El oscurecimiento
La consigna del día 22 de octubre de 1943 fue “esta noche a la cama, más temprano que nunca”.
Siempre era “a la cama temprano” con algunas excepciones durante el verano. Pero aquella vez la razón fue contundente:
Con motivo de la actual guerra que asola el Viejo Continente durante la noche se realizará un simulacro de oscurecimiento total. Nos encontramos lejos del conflicto bélico. Pese a ello, la población debe encontrarse preparada para evitar los riesgos de un bombardeo.

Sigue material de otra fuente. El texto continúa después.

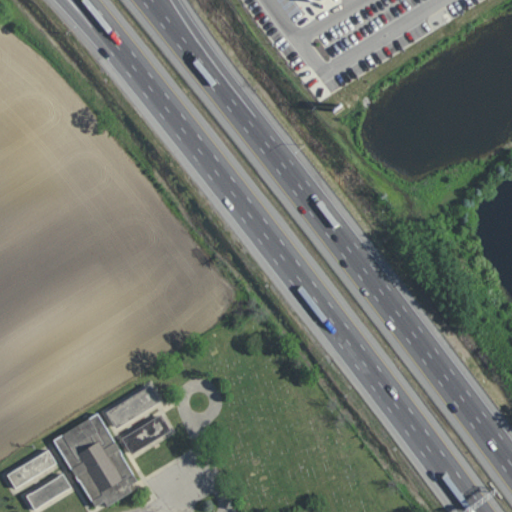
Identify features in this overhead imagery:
building: (310, 0)
road: (330, 19)
road: (103, 25)
road: (207, 41)
road: (345, 61)
road: (337, 223)
road: (288, 254)
road: (186, 390)
building: (133, 406)
building: (146, 434)
park: (200, 438)
building: (97, 461)
road: (204, 462)
building: (32, 468)
building: (49, 491)
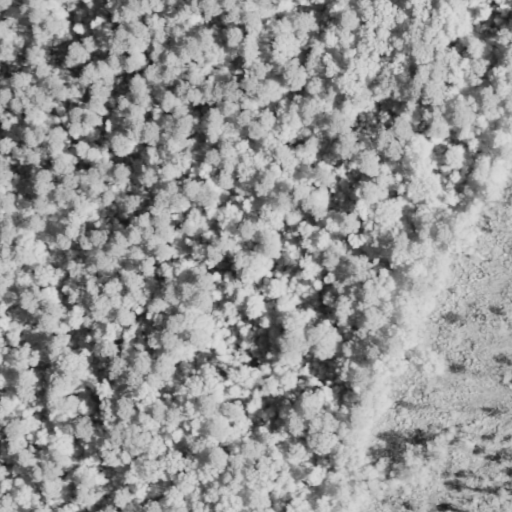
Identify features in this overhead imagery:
road: (333, 428)
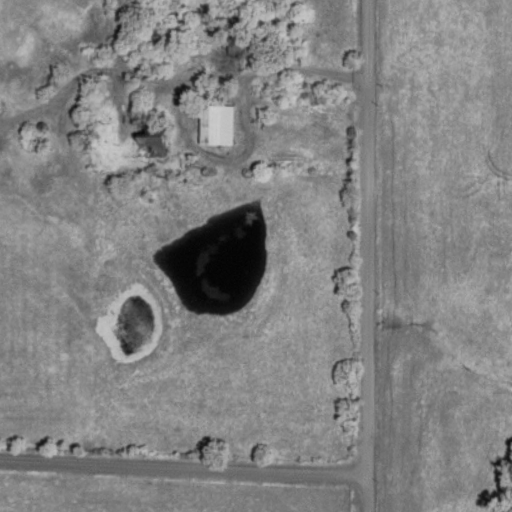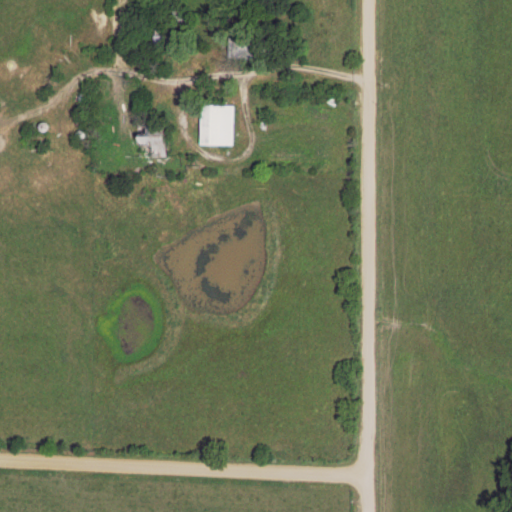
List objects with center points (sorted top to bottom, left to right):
road: (179, 79)
road: (365, 237)
road: (183, 466)
road: (366, 493)
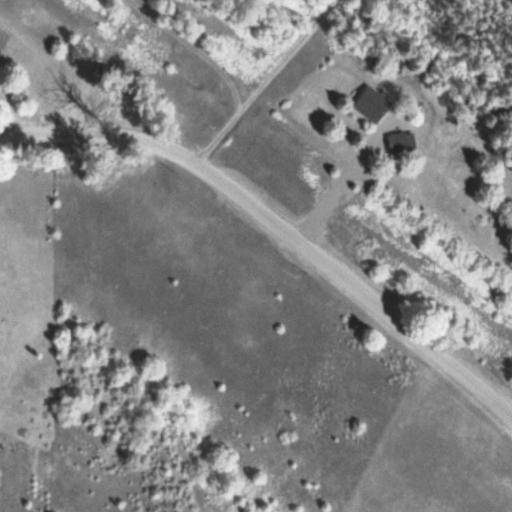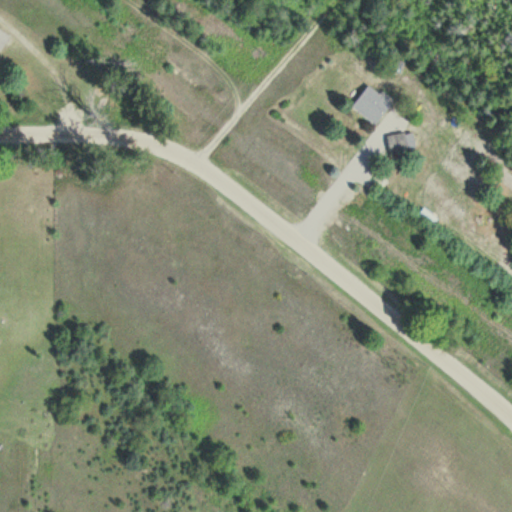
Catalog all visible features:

Según comentarios de la inquilina, que fuera informada a su vez por una vecina, comadre de la esposa de un cocinero del Hospital Militar, aviones salidos del Palomar surcarían los cielos nocturnos de Buenos Aires lanzando bolsitas rellenas con polvo de tiza allí donde detectaran una luz encendida. A media tarde, utilizando hojas papel carbónico y chinches cubrimos los vidrios de todas las aberturas. Recién oscurecida la tarde verificamos la calidad de la operación. Con dedicación plena, siguiendo las indicaciones de mi padre, me hacia cargo de subir y bajar las llaves de luz de las habitaciones, mientras él recorría los patios controlando las posibles filtraciones lumínicas. Todo estuvo en orden, sólo reforzamos algunas pequeñitas ranuras en las banderolas.
Durante aquella noche aguardé en vigilia la llegada de la escuadrilla. Percibí ladrar a los perros, muy lejos el tren, el silbato del sereno…sólo quietud, todo silencio y arribó el sueño.
Sobre la casa sobrevuelan aviones negros panzudos con alas de cuervos; nunca lo hubiera esperado, giran rozando los techos lechosos de luz de luna. Comienzan a descender sobre el patio se detienen a poca distancia del suelo. Por las rejillas de los sumideros surgen borbotones de soldados lagartijas. Ingresan a mi habitación por debajo la puerta formando humaredas, después se corporizan.Todo lo olfatean, se detienen para observarme, respiran junto a mi cara y se alejan. Unos tienen los parpados cosidos y otros un ojo rojizo que alumbra como una linternita, no puedo dejar de mirarlos, no puedo gritar y no quiero gritar, me sorprende tal grado de valentía. Antes de partir, el invasor devoró todos nuestros alimentos.De la canilla ya no surge agua, los lápices de mi cartuchera están quebrados, no encuentro mis deberes escolares, mañana pese a todo habrá clases y esto me preocupa.
Desnudito recorro las piezas vacías, mis pies no terminan de habituarse al frio. Han estallado puertas y ventanas, sólo quedan huecos parduzcos manchados por hollín, el viento aullante alimenta remolinos de cenizas y papel ennegrecido. Por instantes, cuando las ráfagas cesan, se incrementa el olor a roña. Respaldada en el borde de mi cama, una niñita se bambolea sobre sus piernitas de puro hueso. La ropita harapienta y escasa se ha cubierto de cenizas, también su pelo; no me mira, le soy inexistente; quizás no tanto, porque ahora me sigue detrás, por momento la escucho toser y percibo su tristeza montada en mi espalda.
– ¡Volvete a la guerra, me das miedo, no te quiero en mi casa!
La pequeña imagen no ofrece resistencia ni rebeldías, se detiene, se diluye, me entristezco, lloro y quisiera que regrese.
Desperté al amanecer antes que mis padres y la claridad total del día. Al instante supe que todo había sido un sueño. Con premura me lancé a los patios, ningún vestigio de tiza estallada.
Pleno de dicha volví a la tibieza de mi lecho. Habíamos triunfado.